**WORK ORDER**
Return, without pictures, the lines from the start of the data through the one that contains "right ankle: (145, 518)".
---- INFORMATION GIVEN
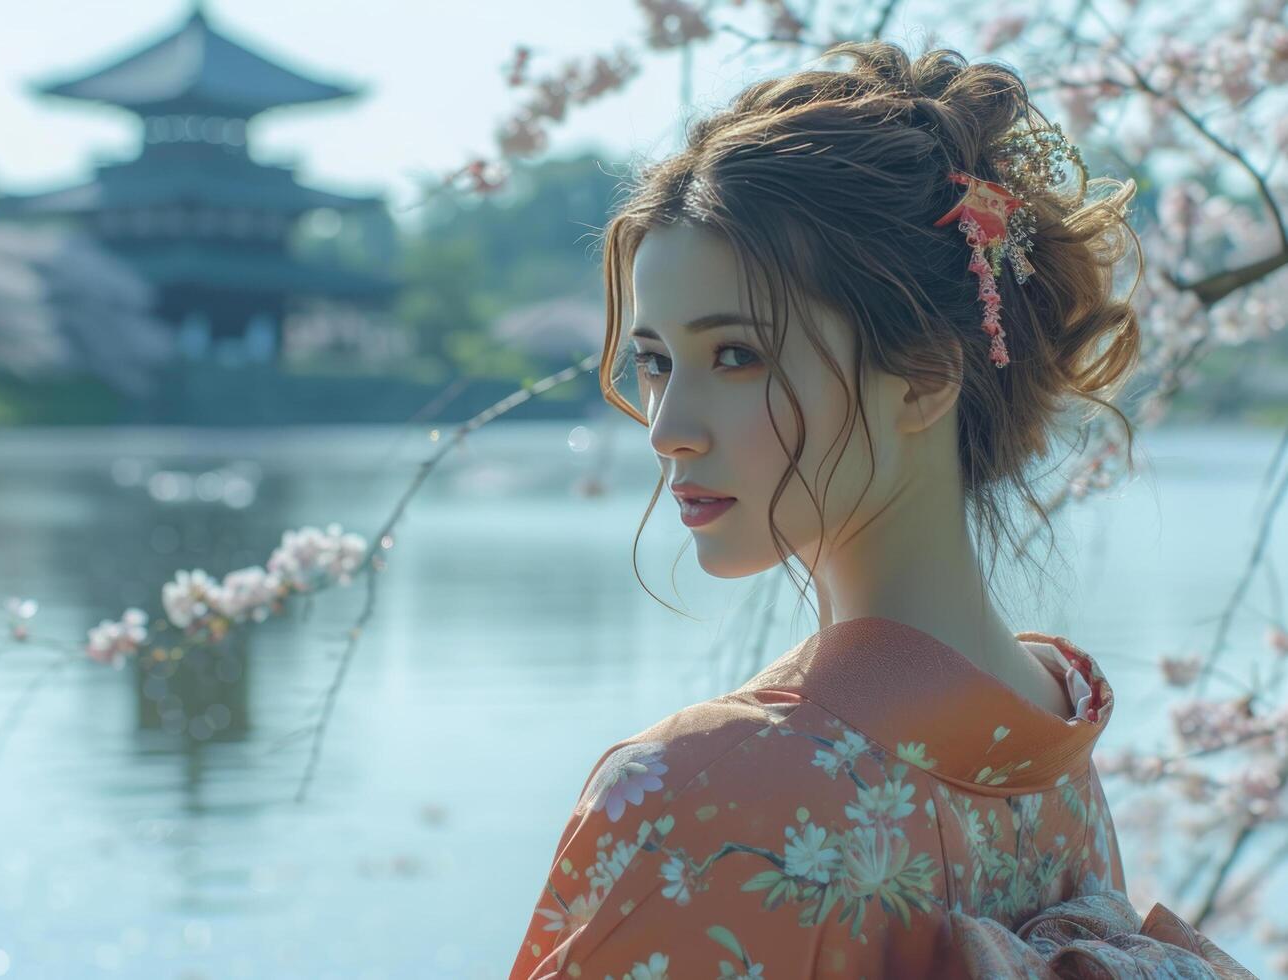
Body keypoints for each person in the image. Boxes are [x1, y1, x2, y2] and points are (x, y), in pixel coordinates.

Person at [507, 40, 1254, 979]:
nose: (668, 430)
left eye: (736, 355)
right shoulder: (1050, 755)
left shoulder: (704, 795)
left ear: (923, 378)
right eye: (655, 362)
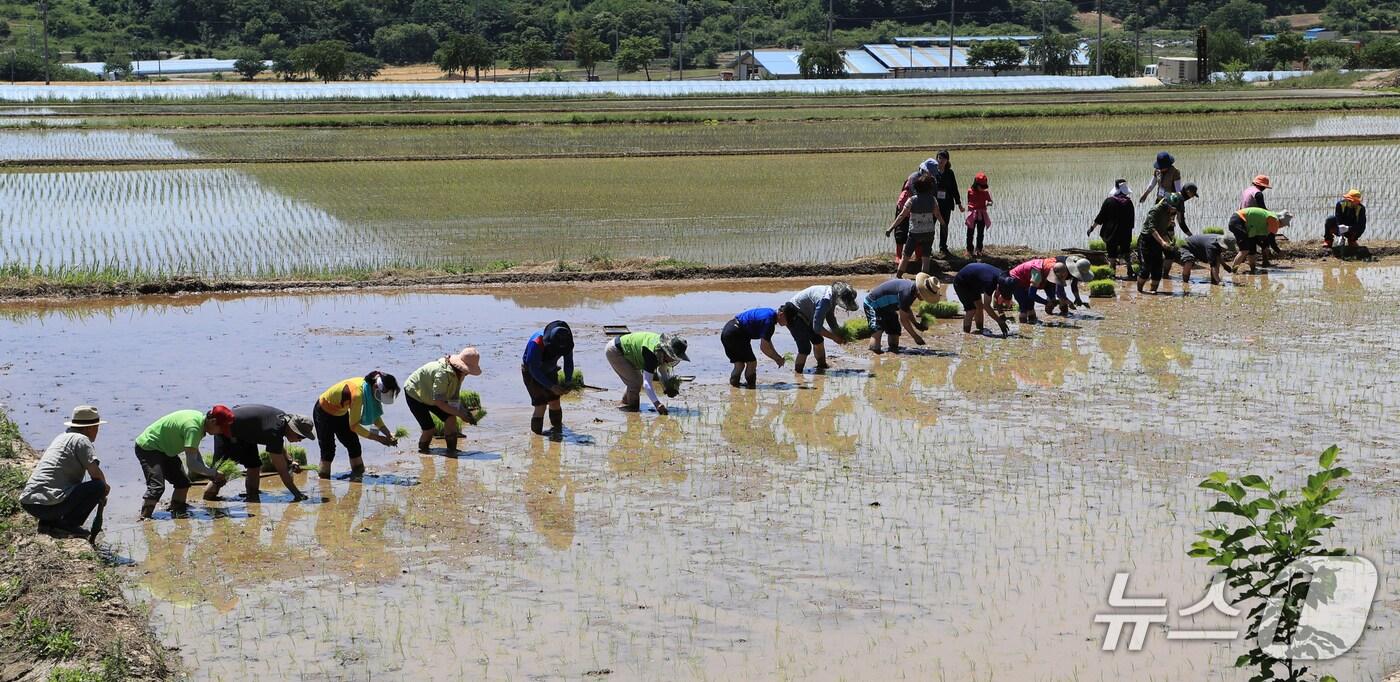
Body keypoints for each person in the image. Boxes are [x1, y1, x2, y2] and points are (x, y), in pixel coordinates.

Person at [19, 405, 111, 536]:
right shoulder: (82, 440)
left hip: (30, 503)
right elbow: (96, 474)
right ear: (89, 428)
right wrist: (104, 492)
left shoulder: (62, 437)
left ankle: (48, 523)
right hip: (49, 505)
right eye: (97, 427)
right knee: (98, 486)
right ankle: (68, 525)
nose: (97, 431)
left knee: (64, 487)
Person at [135, 406, 233, 519]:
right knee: (157, 486)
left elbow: (194, 454)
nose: (221, 433)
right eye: (221, 429)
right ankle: (145, 518)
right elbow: (191, 465)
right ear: (213, 421)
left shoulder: (199, 422)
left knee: (182, 483)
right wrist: (213, 473)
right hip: (149, 447)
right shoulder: (194, 428)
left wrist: (209, 473)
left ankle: (177, 511)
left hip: (165, 450)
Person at [202, 406, 316, 502]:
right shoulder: (274, 432)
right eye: (300, 436)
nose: (300, 440)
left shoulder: (282, 419)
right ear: (293, 429)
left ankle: (252, 496)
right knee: (221, 473)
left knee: (254, 465)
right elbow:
--------
**TASK OUTPUT**
Body keypoints for each person in the image. Boxes are [x1, y1, x2, y2] and points are (x, y), in pixel coordinates.

Person at [507, 40, 1254, 979]:
nose: (668, 430)
left eye: (736, 355)
right shoulder: (1050, 755)
left shoulder: (704, 795)
left ear: (923, 378)
right eye: (655, 362)
Body keypoints for each person in the image. Boxes are [x1, y1, x2, y2] and points are (x, y), in pixel coordinates.

Person at [19, 405, 111, 536]:
right shoulder: (82, 440)
left hip: (30, 503)
right elbow: (96, 474)
right ear: (89, 428)
right wrist: (104, 492)
left shoulder: (62, 437)
left ankle: (48, 523)
right hip: (49, 505)
right eye: (97, 427)
right knee: (98, 486)
right ankle: (68, 525)
nose: (97, 431)
left knee: (64, 487)
Person at [135, 406, 233, 519]:
right knee: (157, 486)
left elbow: (194, 454)
nose: (221, 433)
right eye: (221, 429)
right ankle: (145, 518)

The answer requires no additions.